▶ _JOB ITEM_:
Every entry in the data that follows should come back exactly, pictures aside.
┄┄┄┄┄┄┄┄┄┄┄┄┄┄┄┄┄┄┄┄
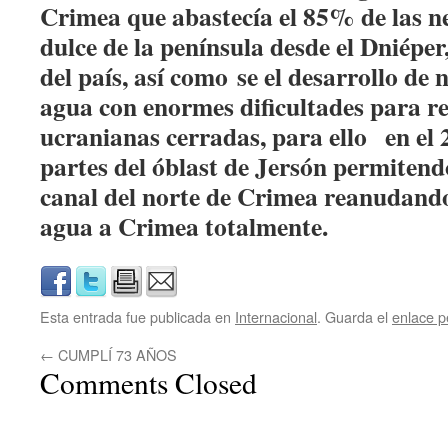
Crimea que abastecía el 85% de las n
dulce de la península desde el Dniéper,
del país, así como se el desarrollo de 
agua con enormes dificultades para r
ucranianas cerradas, para ello en el
partes del óblast de Jersón permitend
canal del norte de Crimea reanudando
agua a Crimea totalmente.
Esta entrada fue publicada en
Internacional
. Guarda el
enlace 
←
CUMPLÍ 73 AÑOS
Comments Closed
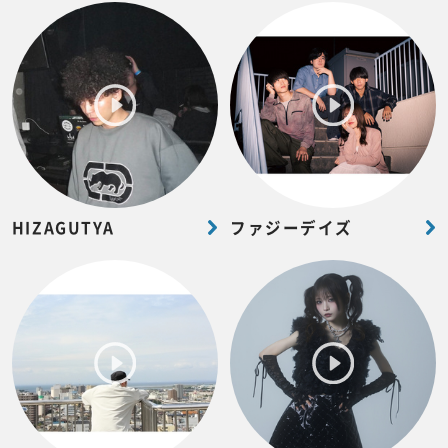
HIZAGUTYA
ファジーデイズ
┄┄┄┄┄┄┄┄┄┄┄┄┄┄┄┄┄┄┄┄
▶ _EXERCISE RESPONSE_:
Crimea que abastecía el 85% de las n
dulce de la península desde el Dniéper,
del país, así como se el desarrollo de 
agua con enormes dificultades para r
ucranianas cerradas, para ello en el
partes del óblast de Jersón permitend
canal del norte de Crimea reanudando
agua a Crimea totalmente.
Esta entrada fue publicada en
Internacional
. Guarda el
enlace 
←
CUMPLÍ 73 AÑOS
Comments Closed
HIZAGUTYA
ファジーデイズ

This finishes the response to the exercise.